STUDY MATERIAL:
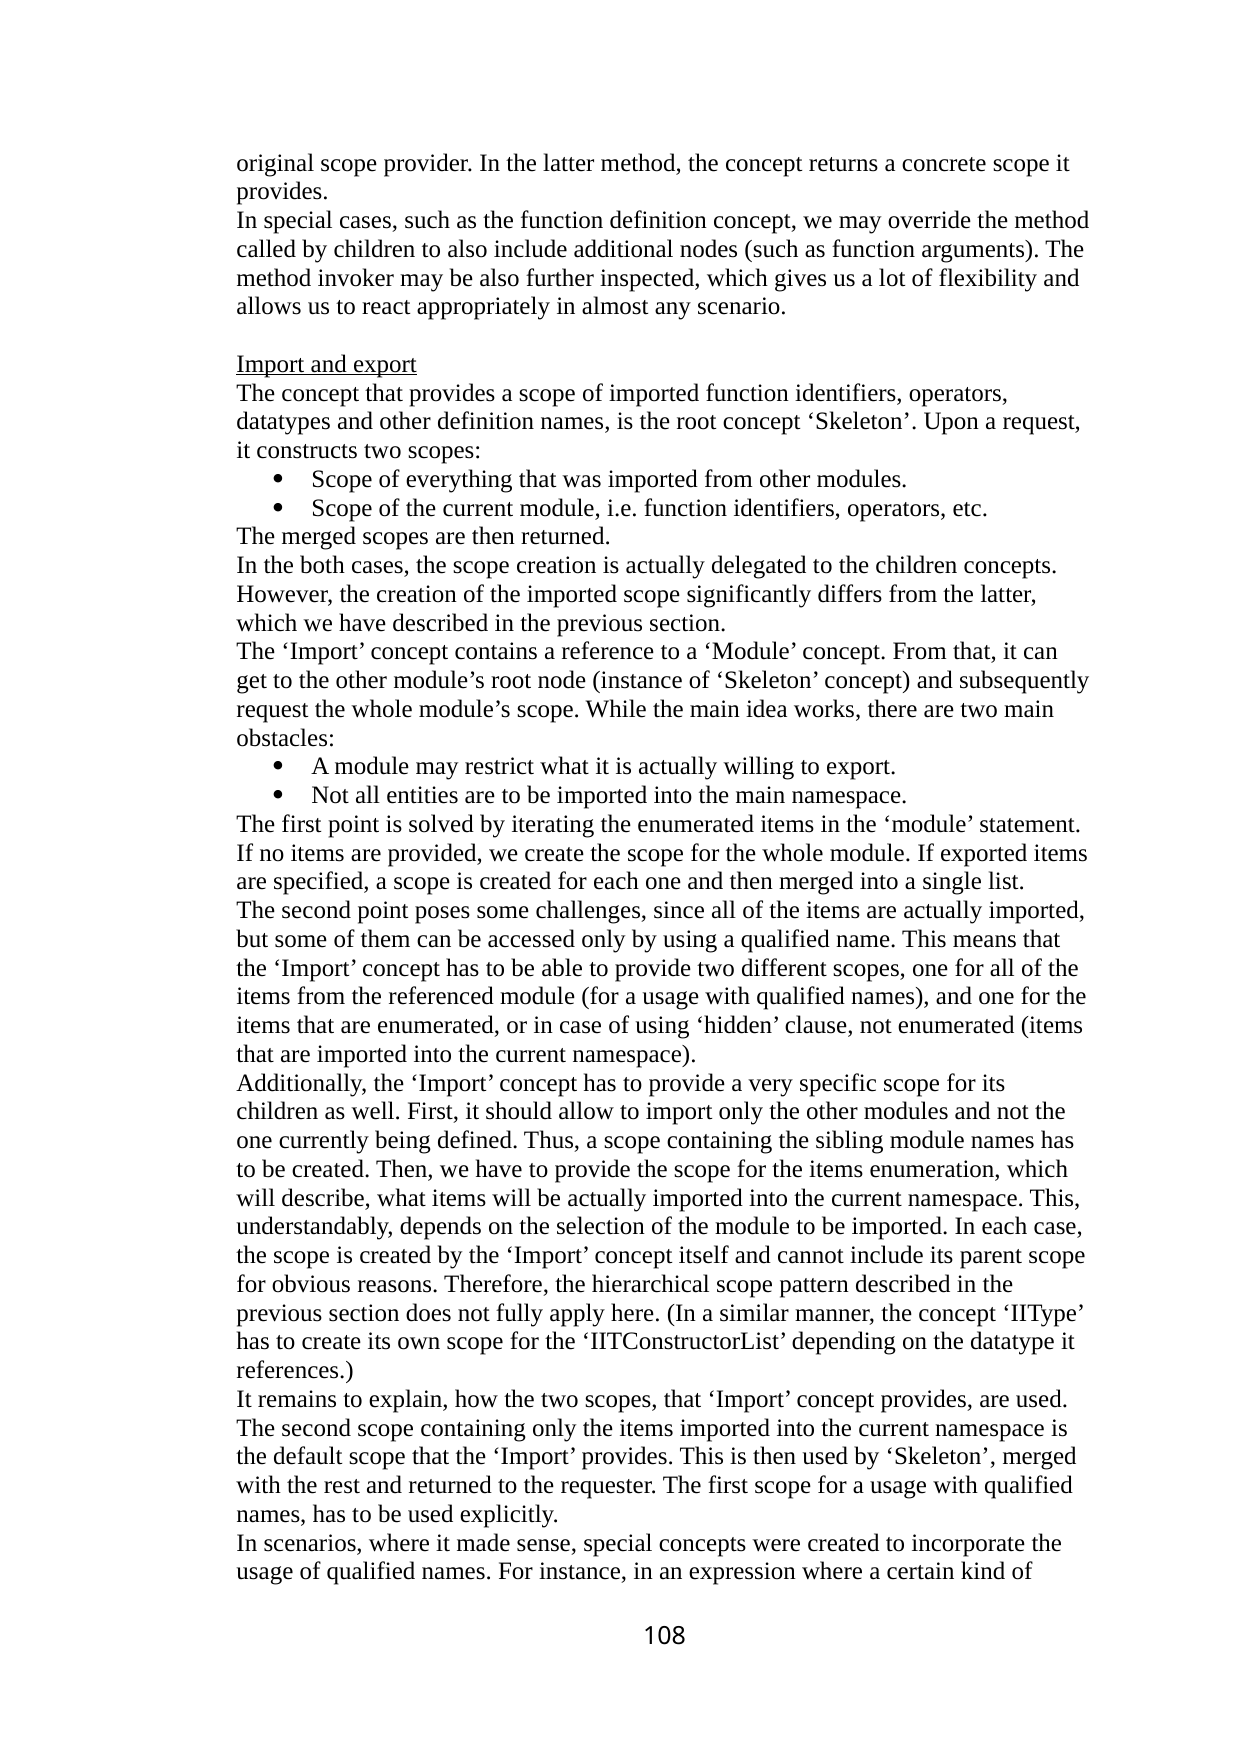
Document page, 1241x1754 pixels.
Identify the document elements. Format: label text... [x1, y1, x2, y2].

text Import and export [236, 349, 1092, 378]
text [236, 1528, 1092, 1585]
text The second scope containing only the items imported into the current namespace is the default scope that the ‘Import’ provides. This is then used by ‘Skeleton’, merged with the rest and returned to the requester. The first scope for a usage with qualified names, has to be used explicitly. [236, 1413, 1092, 1528]
text Additionally, the ‘Import’ concept has to provide a very specific scope for its children as well. First, it should allow to import only the other modules and not the one currently being defined. Thus, a scope containing the sibling module names has to be created. Then, we have to provide the scope for the items enumeration, which will describe, what items will be actually imported into the current namespace. This, understandably, depends on the selection of the module to be imported. In each case, the scope is created by the ‘Import’ concept itself and cannot include its parent scope for obvious reasons. Therefore, the hierarchical scope pattern described in the previous section does not fully apply here. (In a similar manner, the concept ‘IIType’ has to create its own scope for the ‘IITConstructorList’ depending on the datatype it references.) [236, 1068, 1092, 1384]
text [236, 148, 1092, 205]
text The merged scopes are then returned. [236, 521, 1092, 550]
text It remains to explain, how the two scopes, that ‘Import’ concept provides, are used. [236, 1384, 1092, 1413]
list Scope of the current module, i.e. function identifiers, operators, etc. [274, 493, 1092, 521]
text In special cases, such as the function definition concept, we may override the method called by children to also include additional nodes (such as function arguments). The method invoker may be also further inspected, which gives us a lot of flexibility and allows us to react appropriately in almost any scenario. [236, 205, 1092, 320]
text The second point poses some challenges, since all of the items are actually imported, but some of them can be accessed only by using a qualified name. This means that the ‘Import’ concept has to be able to provide two different scopes, one for all of the items from the referenced module (for a usage with qualified names), and one for the items that are enumerated, or in case of using ‘hidden’ clause, not enumerated (items that are imported into the current namespace). [236, 895, 1092, 1068]
text The ‘Import’ concept contains a reference to a ‘Module’ concept. From that, it can get to the other module’s root node (instance of ‘Skeleton’ concept) and subsequently request the whole module’s scope. While the main idea works, there are two main obstacles: [236, 636, 1092, 751]
text In the both cases, the scope creation is actually delegated to the children concepts. However, the creation of the imported scope significantly differs from the latter, which we have described in the previous section. [236, 550, 1092, 636]
list Not all entities are to be imported into the main namespace. [274, 780, 1092, 809]
text The concept that provides a scope of imported function identifiers, operators, datatypes and other definition names, is the root concept ‘Skeleton’. Upon a request, it constructs two scopes: [236, 378, 1092, 464]
text The first point is solved by iterating the enumerated items in the ‘module’ statement. If no items are provided, we create the scope for the whole module. If exported items are specified, a scope is created for each one and then merged into a single list. [236, 809, 1092, 895]
list A module may restrict what it is actually willing to export. [274, 751, 1092, 780]
list Scope of everything that was imported from other modules. [274, 464, 1092, 493]
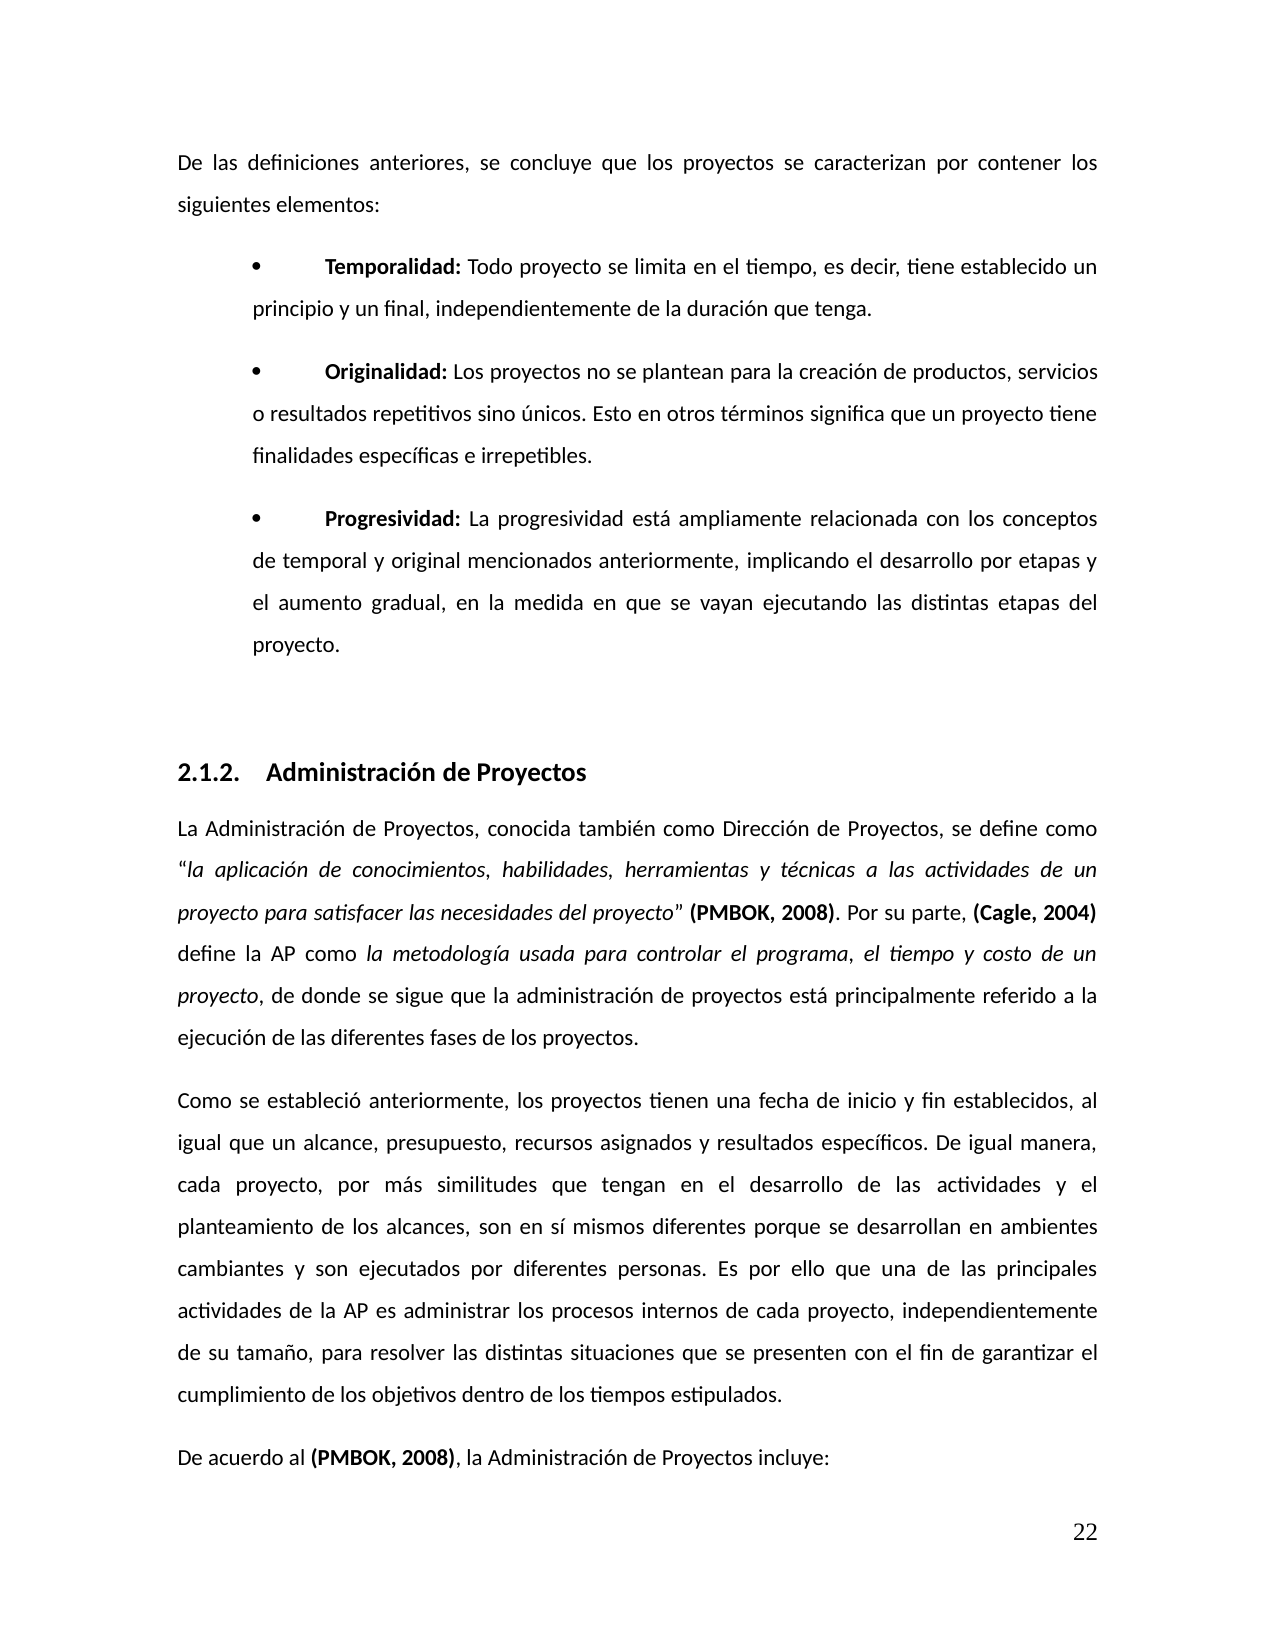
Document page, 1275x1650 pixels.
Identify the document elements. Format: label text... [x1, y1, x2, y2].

subtitle Administración de Proyectos [177, 756, 1098, 789]
text De las definiciones anteriores, se concluye que los proyectos se caracterizan por contener los siguientes elementos: [177, 148, 1098, 218]
list Temporalidad: Todo proyecto se limita en el tiempo, es decir, tiene establecido un principio y un final, independientemente de la duración que tenga. [252, 252, 1098, 322]
list Originalidad: Los proyectos no se plantean para la creación de productos, servicios o resultados repetitivos sino únicos. Esto en otros términos significa que un proyecto tiene finalidades específicas e irrepetibles. [252, 357, 1098, 469]
text De acuerdo al (PMBOK, 2008), la Administración de Proyectos incluye: [177, 1443, 1098, 1471]
text La Administración de Proyectos, conocida también como Dirección de Proyectos, se define como “la aplicación de conocimientos, habilidades, herramientas y técnicas a las actividades de un proyecto para satisfacer las necesidades del proyecto” (PMBOK, 2008). Por su parte, (Cagle, 2004) define la AP como la metodología usada para controlar el programa, el tiempo y costo de un proyecto, de donde se sigue que la administración de proyectos está principalmente referido a la ejecución de las diferentes fases de los proyectos. [177, 814, 1098, 1052]
text Como se estableció anteriormente, los proyectos tienen una fecha de inicio y fin establecidos, al igual que un alcance, presupuesto, recursos asignados y resultados específicos. De igual manera, cada proyecto, por más similitudes que tengan en el desarrollo de las actividades y el planteamiento de los alcances, son en sí mismos diferentes porque se desarrollan en ambientes cambiantes y son ejecutados por diferentes personas. Es por ello que una de las principales actividades de la AP es administrar los procesos internos de cada proyecto, independientemente de su tamaño, para resolver las distintas situaciones que se presenten con el fin de garantizar el cumplimiento de los objetivos dentro de los tiempos estipulados. [177, 1086, 1098, 1408]
list Progresividad: La progresividad está ampliamente relacionada con los conceptos de temporal y original mencionados anteriormente, implicando el desarrollo por etapas y el aumento gradual, en la medida en que se vayan ejecutando las distintas etapas del proyecto. [252, 504, 1098, 658]
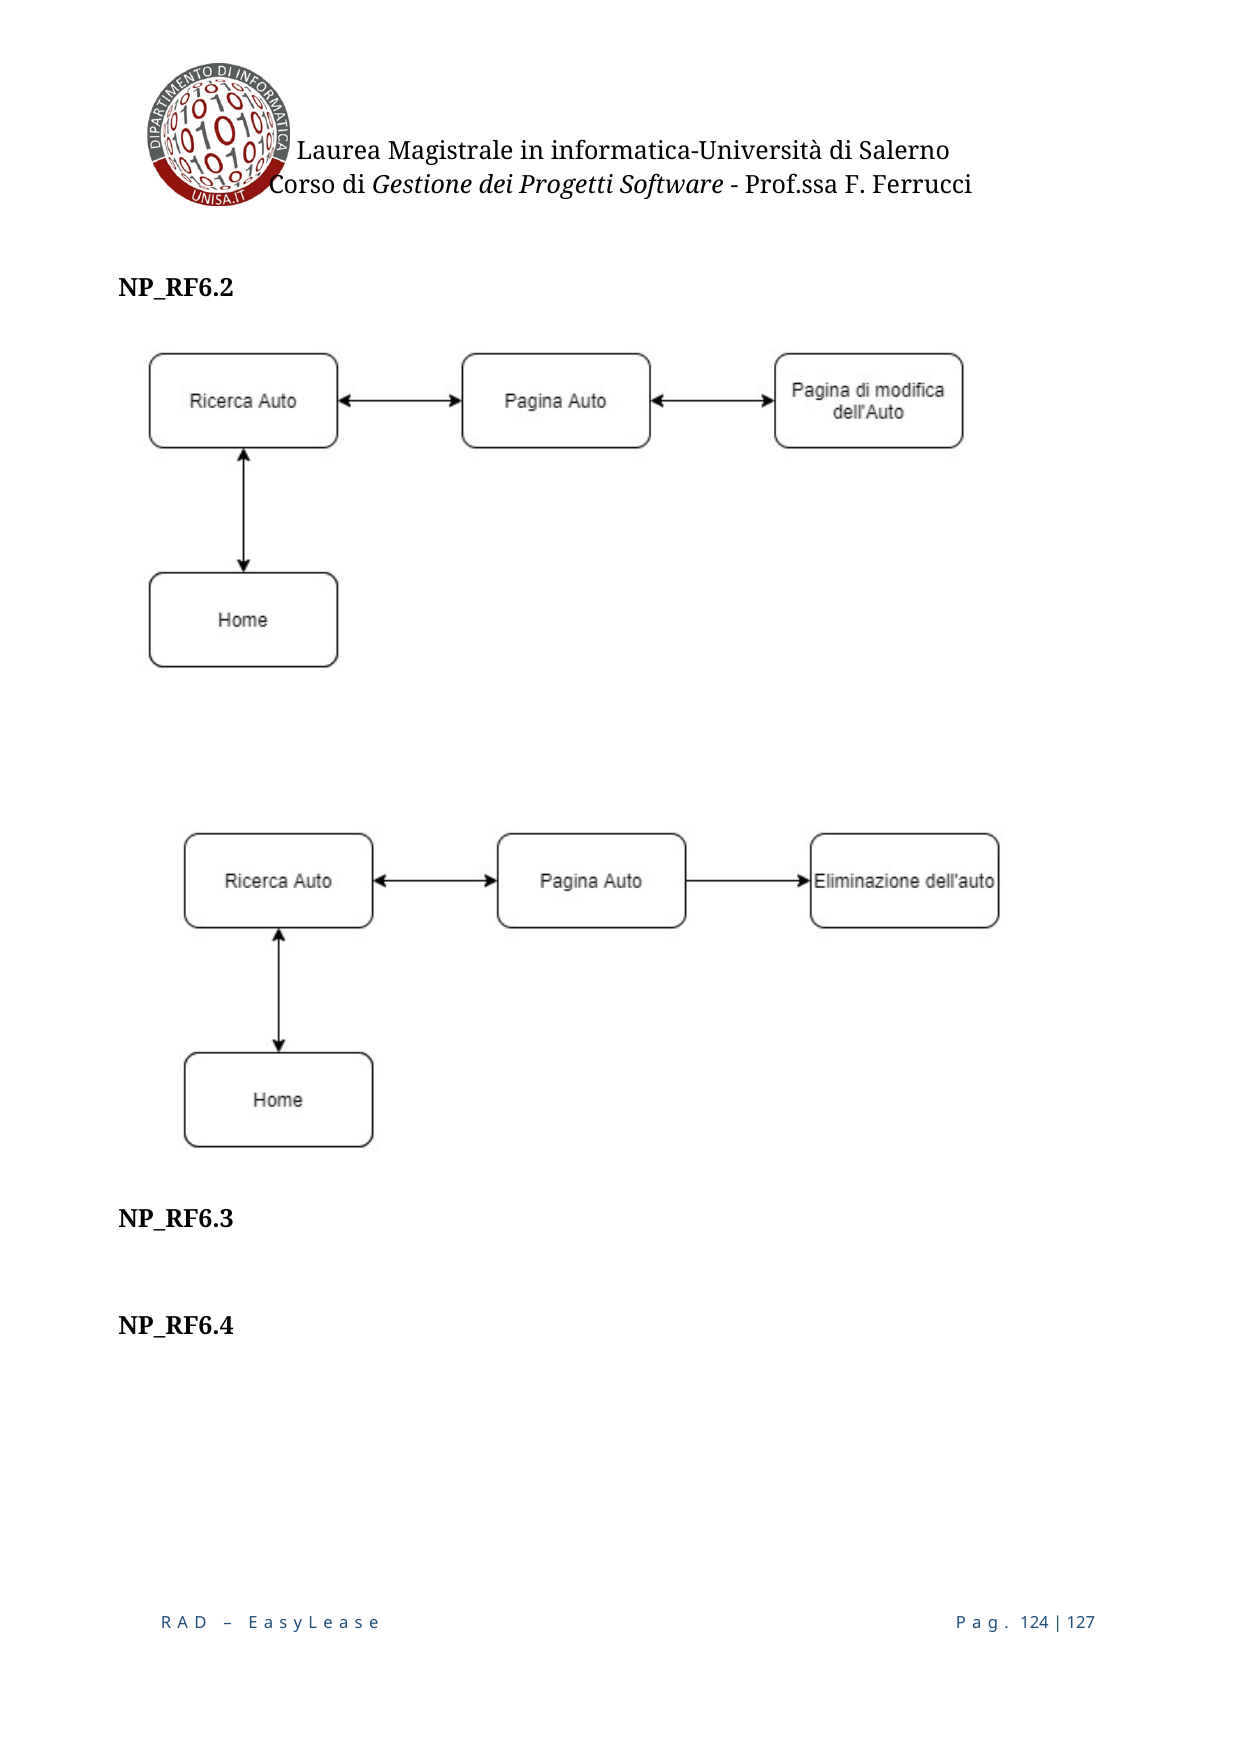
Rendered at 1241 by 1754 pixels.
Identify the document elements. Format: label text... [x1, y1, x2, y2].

YOUR TASK: Copy out each line of the data that has the word "Administración" in it.

RESPONSE BELOW:
subtitle Administración de Proyectos [177, 756, 1098, 789]
text De acuerdo al (PMBOK, 2008), la Administración de Proyectos incluye: [177, 1443, 1098, 1471]
text La Administración de Proyectos, conocida también como Dirección de Proyectos, se define como “la aplicación de conocimientos, habilidades, herramientas y técnicas a las actividades de un proyecto para satisfacer las necesidades del proyecto” (PMBOK, 2008). Por su parte, (Cagle, 2004) define la AP como la metodología usada para controlar el programa, el tiempo y costo de un proyecto, de donde se sigue que la administración de proyectos está principalmente referido a la ejecución de las diferentes fases de los proyectos. [177, 814, 1098, 1052]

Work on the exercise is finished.